A death row inmate was subjected to "three hours of pain" in what might be the longest execution of all time in the United States, it is claimed by human rights campaigners.
Joe Nathan James Jr, 49, was sentenced to death for killing Faith Hall in Birmingham, Alabama, in 1994, and died by lethal injection after an unusually long wait on July 28.
The execution was supposed to have taken place at 6pm but supposedly didn't go ahead until 9pm and he was pronounced dead at 9.27pm.
While officials at the William C. Holman Correctional Facility in Atmore had initially said that there was nothing unusual about the execution, it was later admitted by the Alabama Department of Corrections (ADOC) that there had been difficulty finding the intravenous line.

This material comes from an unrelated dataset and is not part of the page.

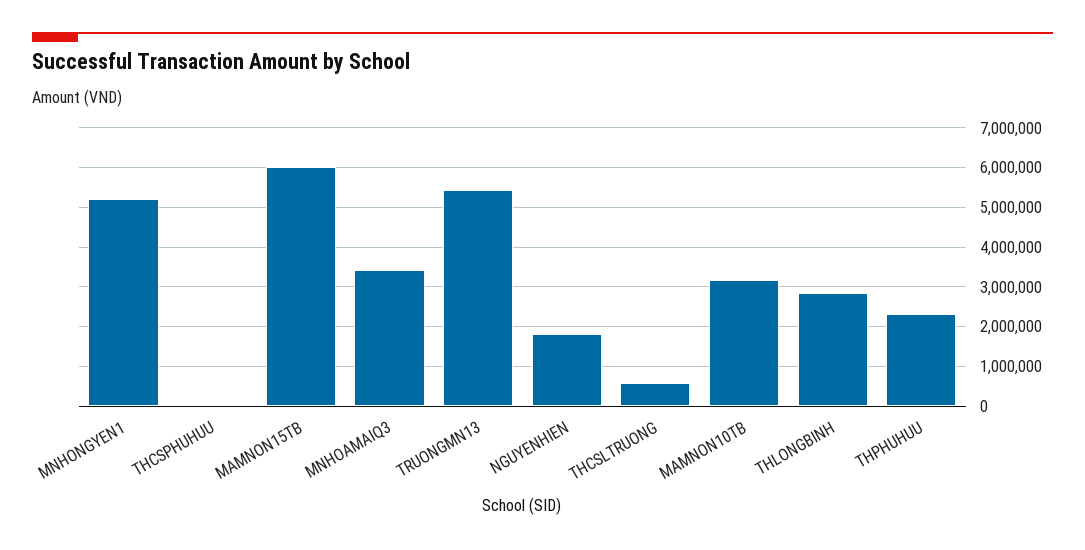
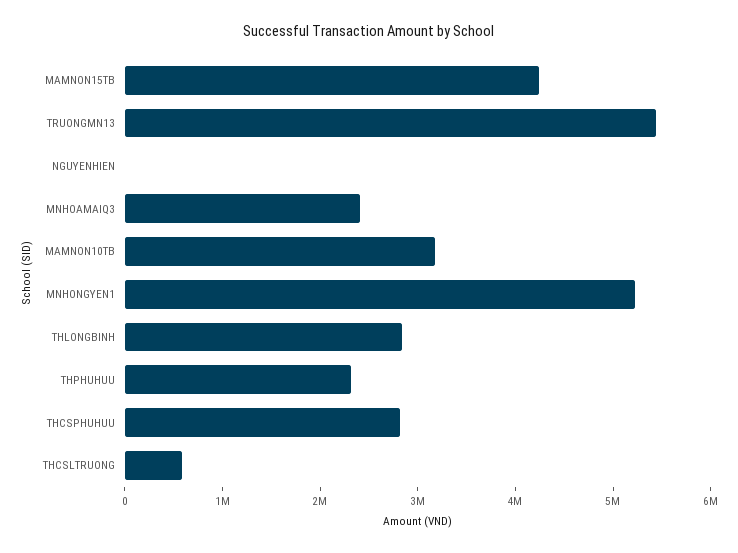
THCSPHUHUU: 0 -> 2800000
MAMNON15TB: 6000000 -> 4200000
MNHOAMAIQ3: 3400000 -> 2400000
NGUYENHIEN: 1800000 -> 0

And an autopsy later revealed several puncture wounds and slices as James "struggled and had to be sedated".
Human rights organisation Reprieve US later claimed that an autopsy and sources from a recent report from the Atlantic had shown the lethal injection procedure had begun long before media witnesses were admitted at around 9.00pm.
“James, it appeared, had suffered a long death,” stated an article in the Atlantic which also cited experts who said that the convicted murderer may not have spoken before he died because he could have been sedated to make it easier to find a vein.
Despite the execution being due to take place at 6pm, the media was not allowed in until 8.57pm.
Then James' arm was seen to move at around 9.05pm and there were signs he was breathing until around 9.12pm and curtains were closed to witnesses at 9.18pm.
But the time of his death wasn't recorded until 9.27 pm which has led human rights organisations to claim it may have been the longest execution in US history.
Director of Reprieve US, Maya Foa said: "Subjecting a prisoner to three hours of pain and suffering is the definition of cruel and unusual punishment.
"States cannot continue to pretend that the abhorrent practice of lethal injection is in any way humane.
"This is the latest example of the extreme lengths states will go to hide the brutal reality of lethal injection because they know the public would oppose it if they found out what was really going on."
ADOC Commissioner John Hamm, though, defended the way the execution took place.
He told journalists: "[I can't] overemphasise this process. We’re carrying out the ultimate punishment, the execution of an inmate.
"And we have protocols and we’re very deliberate in our process, and making sure everything goes according to plan. So if that takes a few minutes or a few hours, that’s what we do."
James shot dead his ex-girlfriend after breaking down the door of her friend’s apartment and attacking her. He was convicted of capital murder and sentenced to death in 1996, then again following a retrial in 1999.
The execution followed 25 years of appeals to overturn by James’ lawyers with the final rejected by the US Supreme Court.